The root causes of this disaster were systemic. In the years following the American nuclear bombing of Hiroshima and Nagasaki, the Soviet Union, which lagged behind the U.S. in development of nuclear weapons, started a crash R&D program to produce weapons-grade uranium and plutonium. The Mayak plant was built in a great hurry between 1945 and 1948 to produce plutonium for nuclear weapons. Due to a poor understanding of nuclear safety issues as well as a general disregard for human life and environmental health, all six reactors at Mayak used an open cycle cooling system, discharging irradiated water directly back into Lake Kyzyltash. An equally nonchalant attitude was evident in the authorities’ reaction to the disaster.
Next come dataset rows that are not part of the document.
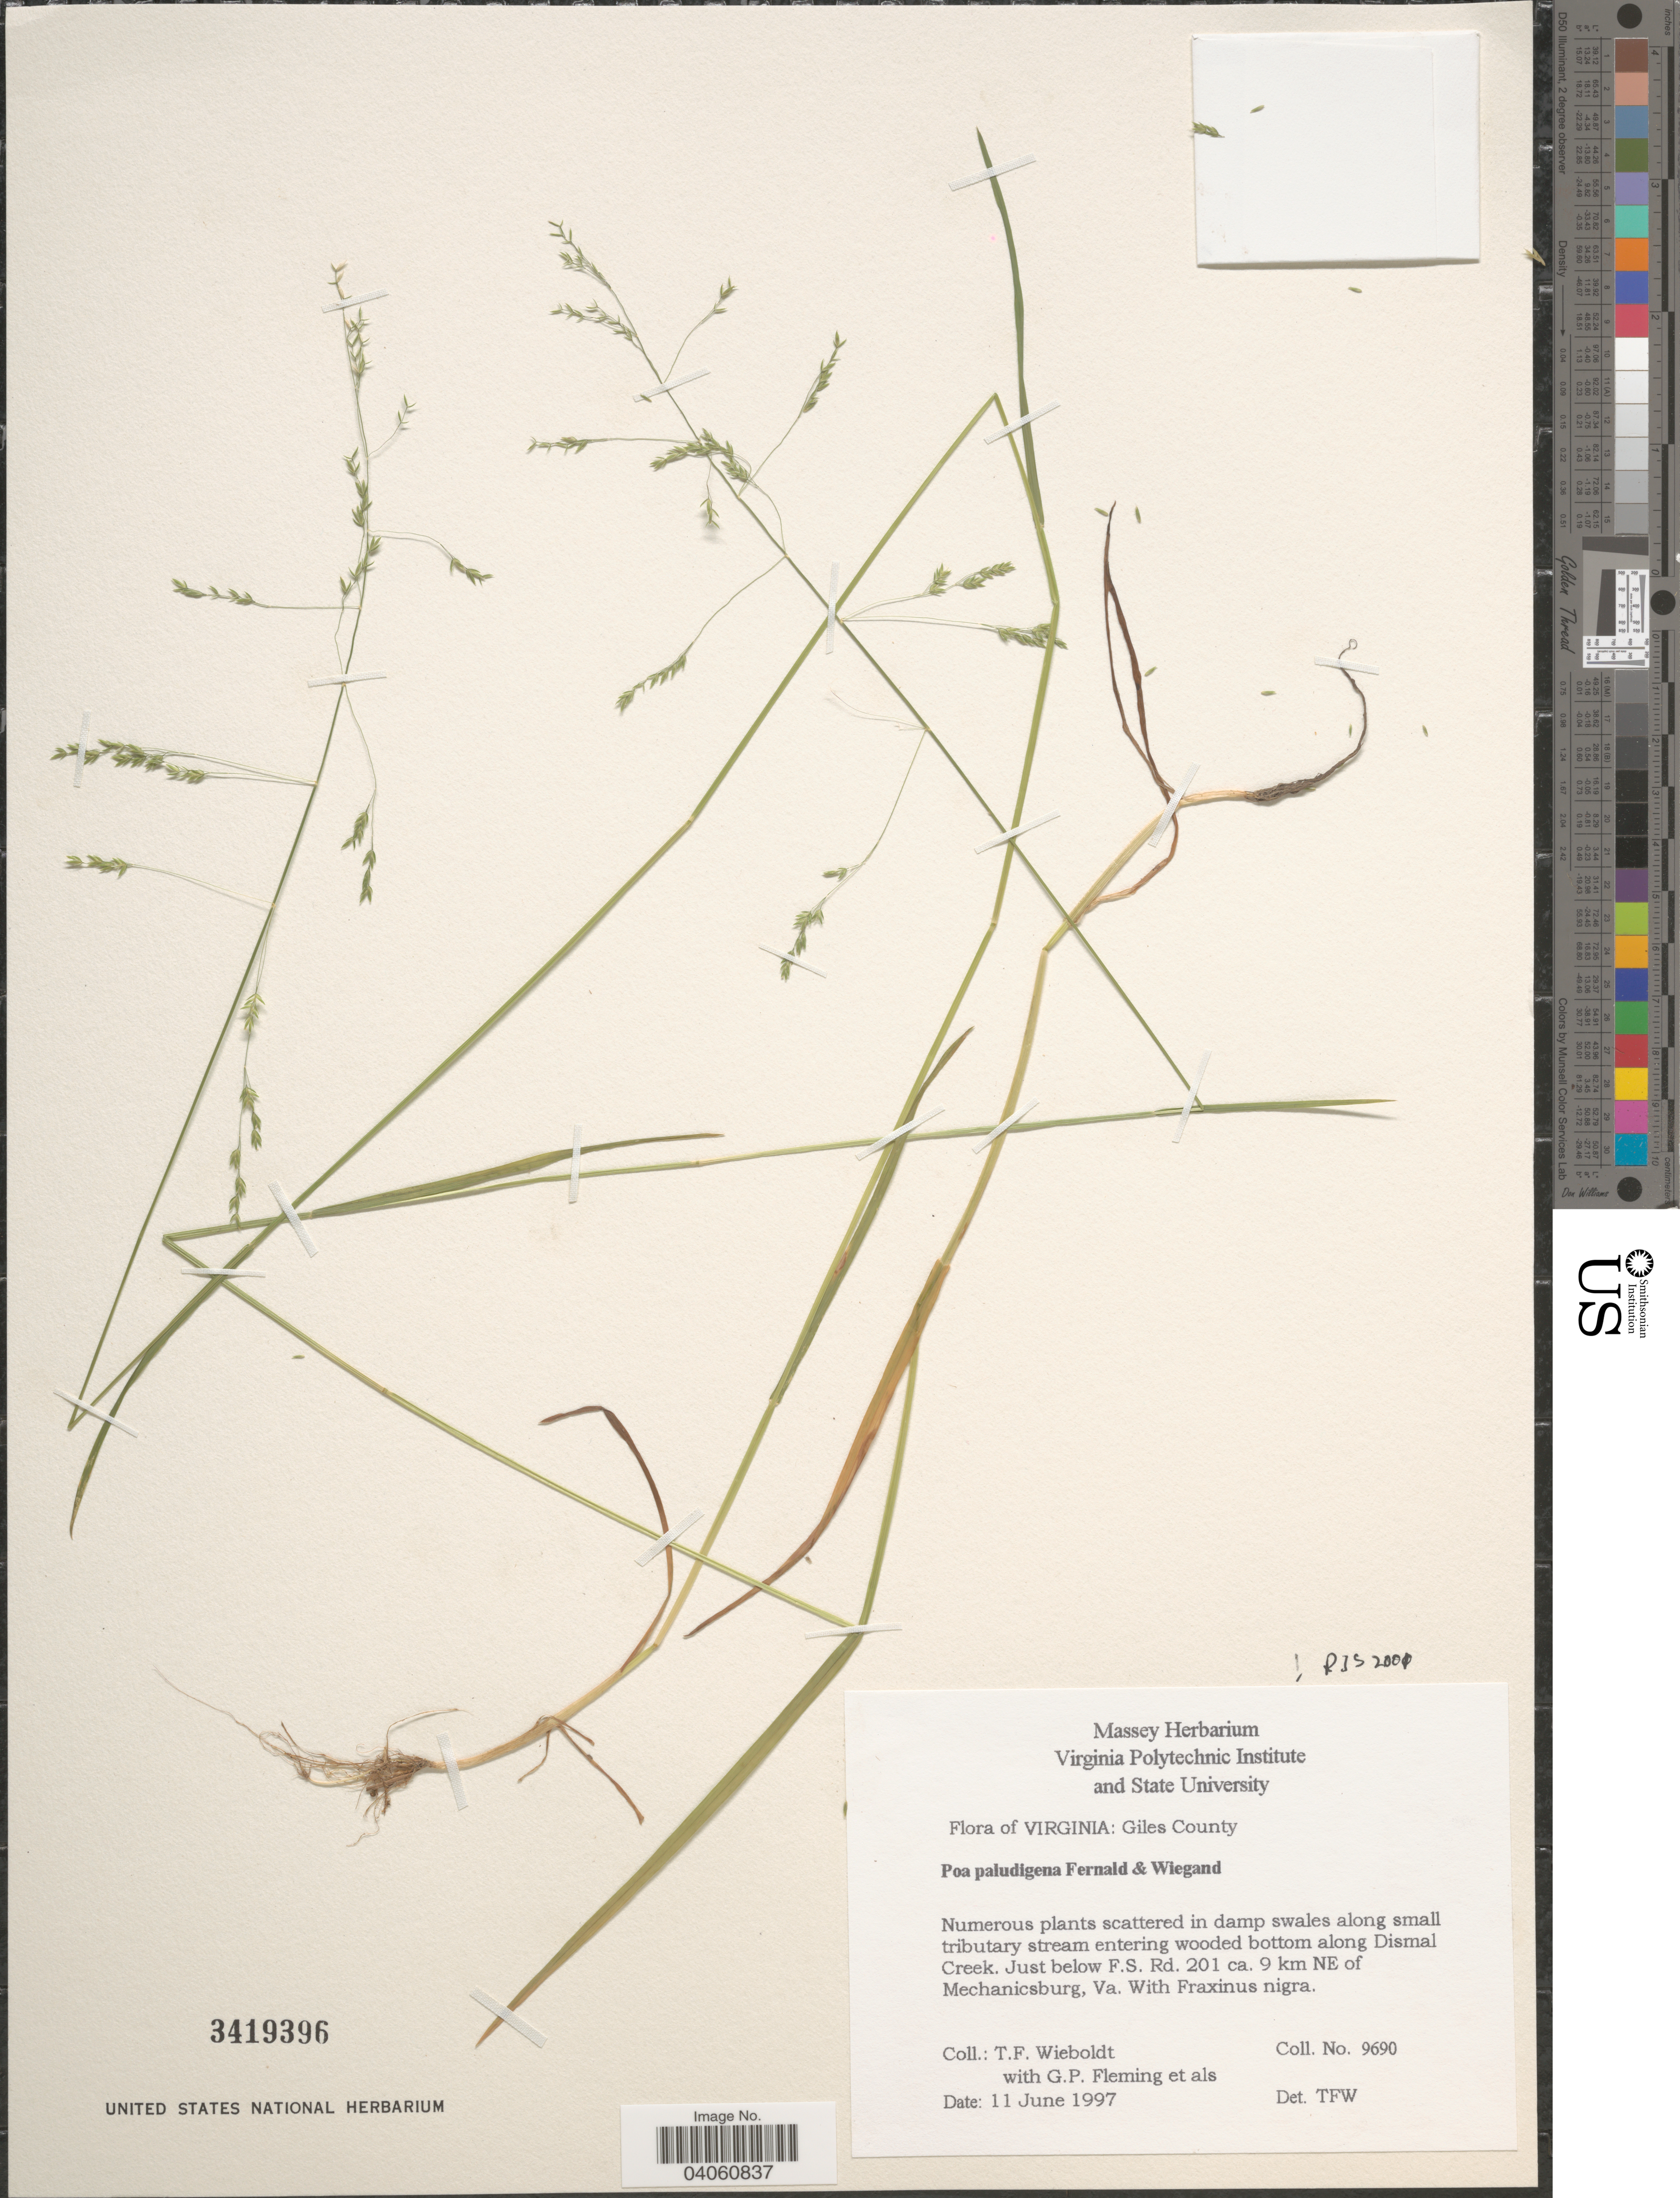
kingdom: Plantae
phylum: Tracheophyta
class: Liliopsida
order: Poales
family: Poaceae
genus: Poa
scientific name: Poa paludigena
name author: Fernald & Wiegand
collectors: T. Wieboldt, G. Fleming & et al.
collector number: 9690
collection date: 1997-06-11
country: United States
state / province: Virginia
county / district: Giles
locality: Along Dismal Creek. Just below F.S. Rd. 201 ca. 9 km NE of Mechanicsburg.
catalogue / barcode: US 3419396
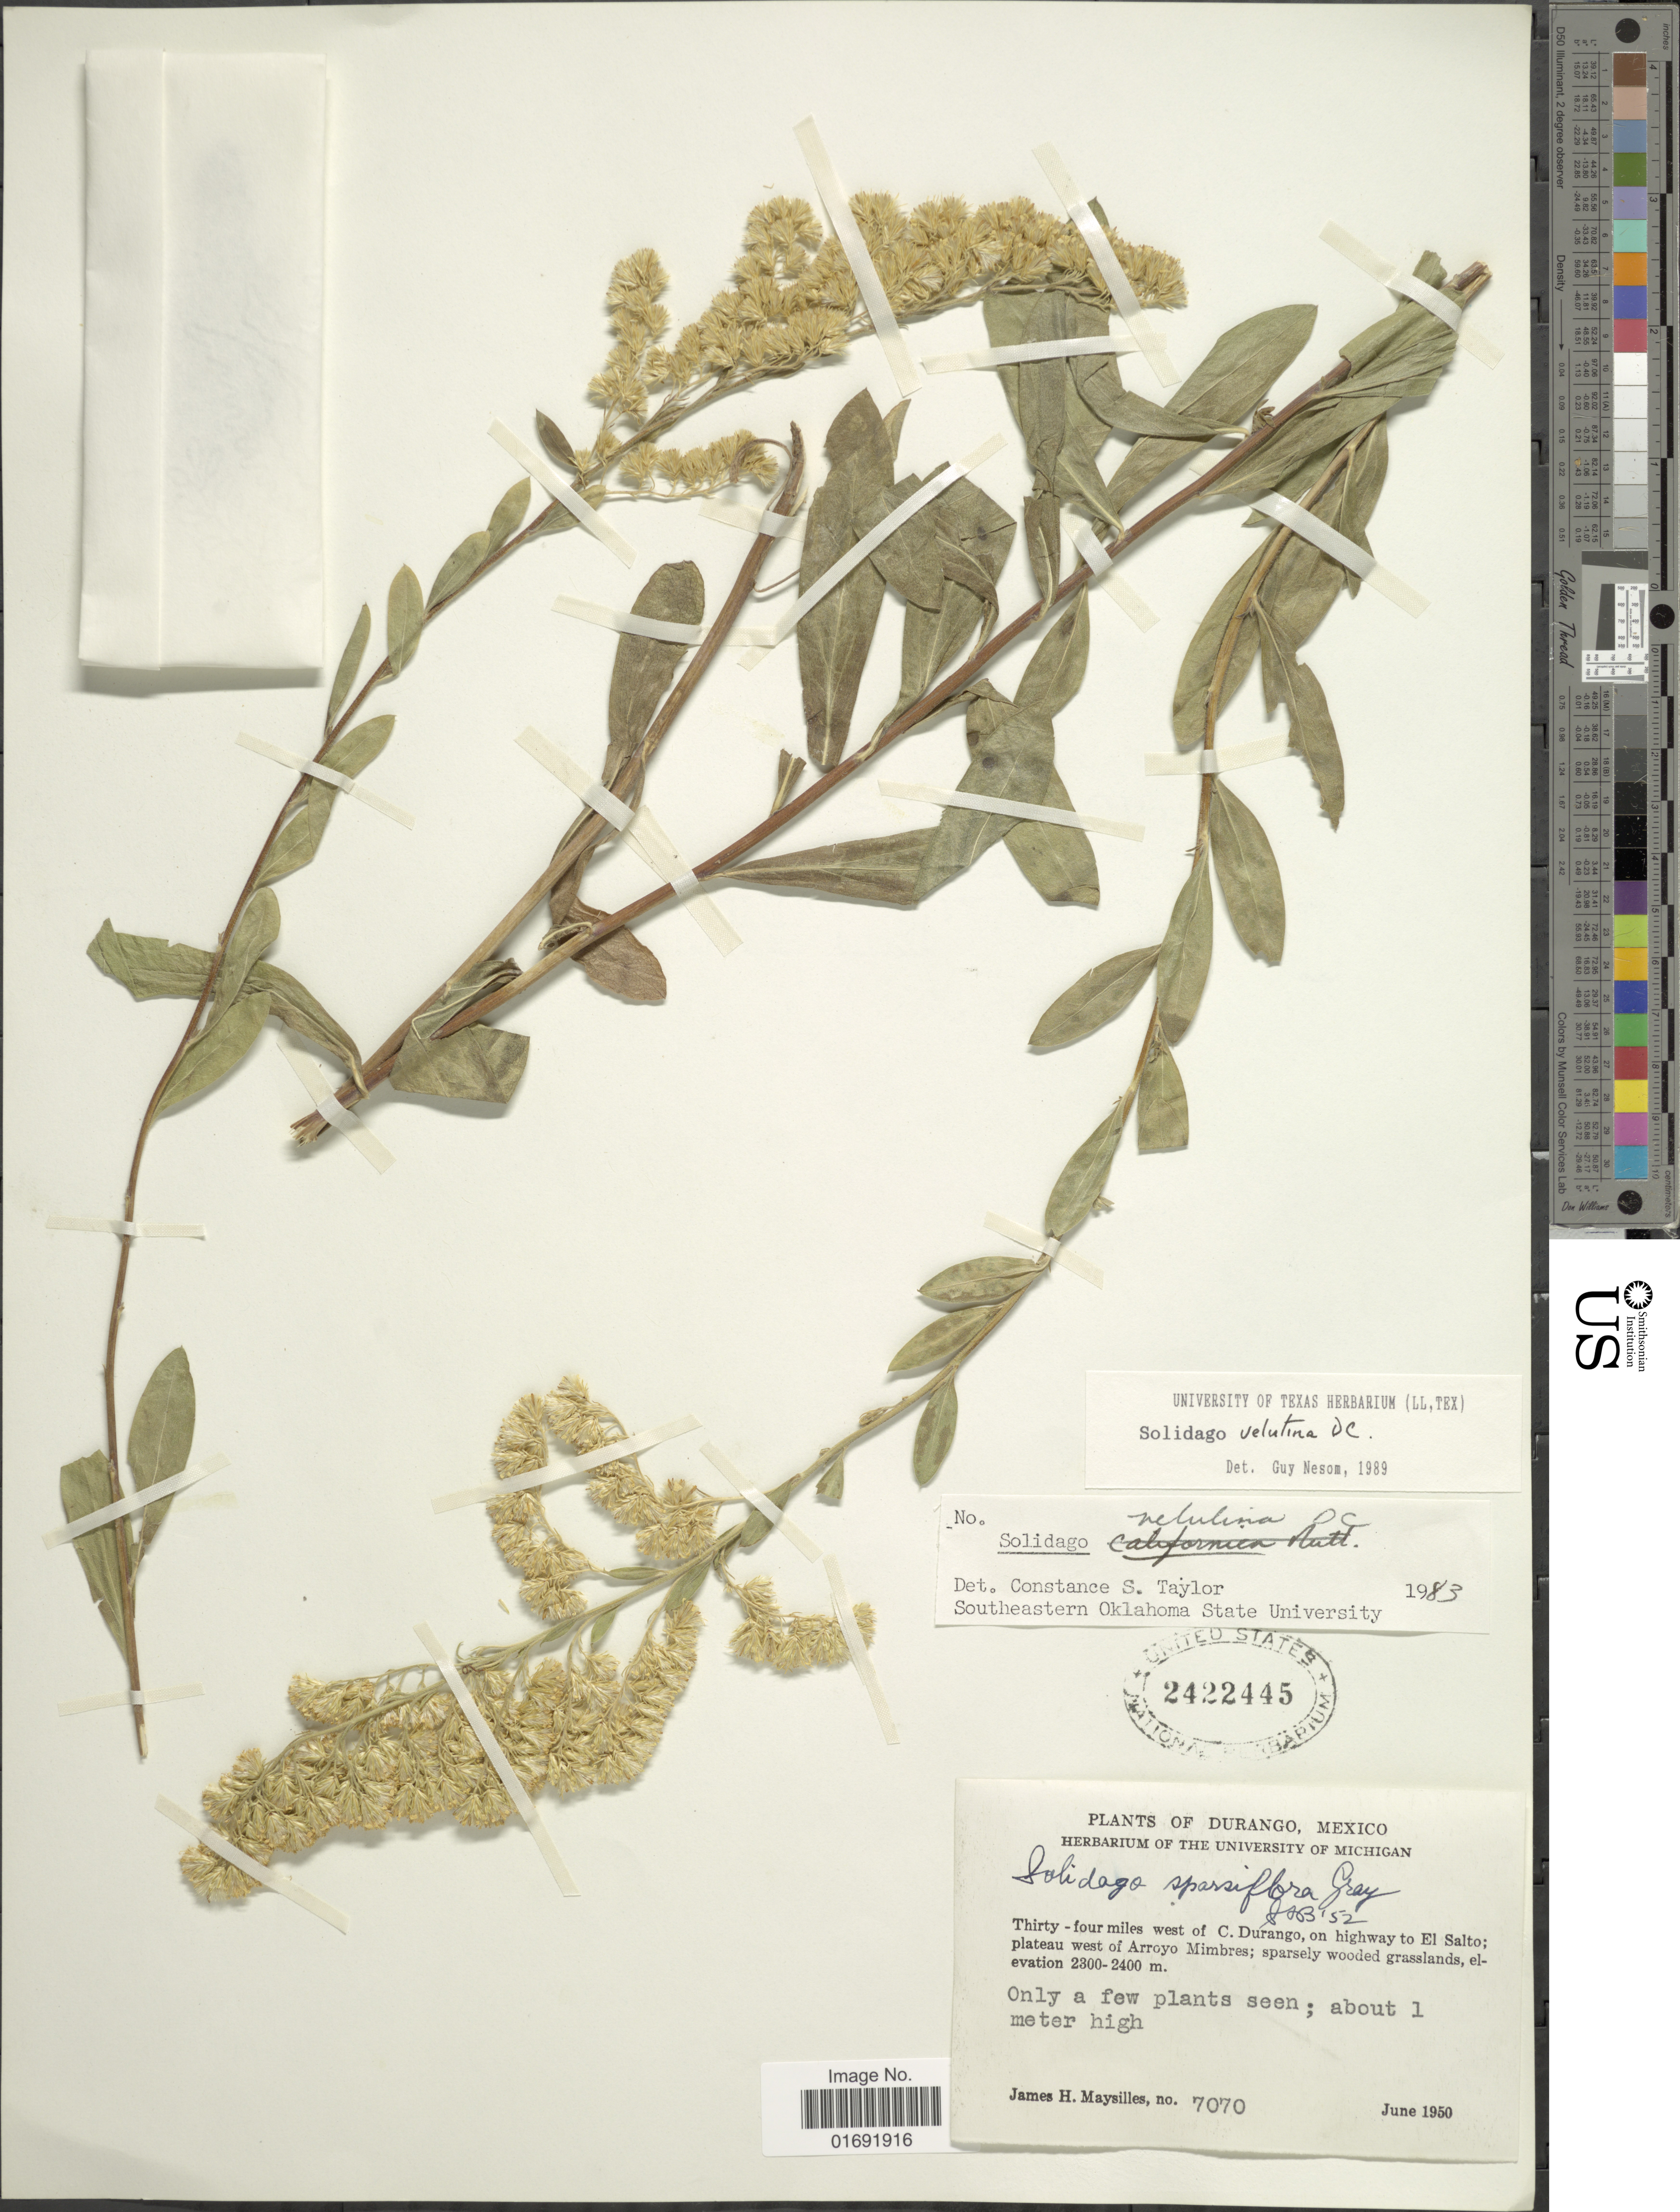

Not only were people in nearby settlements not evacuated immediately or even warned of the dangers, but little was done to prevent contamination from spreading in towns and villages around the site. According to one eye-witness’s recollection (translation mine),

“They didn’t pay attention to contaminated streets, dining establishments, shops, schools, kindergartens. In the first hours after the explosion, radiation was brought into town on the tires of cars and buses, on clothing and shoes of industrial site workers. The most contaminated were the centrally located Lenin street… and the School street, where the directorship of the complex lived.”

Mayak_plant

Measures to contain the spread of contamination were eventually taken: vehicles from the site were not allowed to enter the towns and workers were checked for radioactivity upon entering settlements. In a sense, this accident served as a warning for those running the Soviet Union’s nuclear facilities. But ultimately the lessons of Kyshtym-57 were never learned. Currently, the level of radiation in Ozyorsk itself, which is still a closed city, is claimed to be safe for humans, but the EURT area is still heavily contaminated. Nor was the 1957 disaster an isolated incident at this site. Direct releases of liquid radioactive waste into the Techa River, which discharges into the Arctic Sea through the Ob River, have been occurring from the beginning of Mayak’s operation to the present day, poisoning the drinking and agricultural water for 124,000 people. Ten years after the 1957 disaster, another accident spread radioactive dust from the bottom of the dried-up Lake Karachay, which served as an open-air storage vessel for liquid radioactive waste. All in all, an estimated 800-1,200 square miles of fields, grasslands, lakes, and forests – roughly equivalent to the land area of the state of Rhode Island – were contaminated and made unusable. More than 400,000 people in 217 settlements were exposed to dangerous radiation levels by the various accidents at this plant. Today, the Mayak nuclear complex remains in operation, is still government-run, and continues to be plagued by periodic malfunctions. According to a Greenpeace report, at least two accidents, although not on as massive a scale as the 1957 disaster, occurred in 2007 alone.

Map-Russian_power_plants

Nuclear accidents plague not only military installations like the Mayak plant, but nuclear power plants as well. For example, Leningrad (Saint Petersburg) Nuclear Power Plant at Sosnovy Bor some 70 km (43 miles) from the city center, has seen several accidents, including a partial nuclear meltdown in 1975, a leak of radioactive gases in 1992, and an explosion and fire in 2005. Naturally, such accidents fuel fears of nuclear contamination, influencing the continuing public debate about the merits and dangers of atomic energy. Currently, Russia receives roughly 16% of its electricity supply from nuclear rectors. Most of its nuclear facilities are in European Russia, but the Bilibino plant is located on the Arctic Sea in Chukotka in far northeastern Siberia. Elsewhere in Russia, six nuclear power reactors are currently under construction. In the wake to of Japan’s recent nuclear disaster, the Russian government is conducting “stress tests” of its existing facilities to see how they would fare in the event of a major earthquake.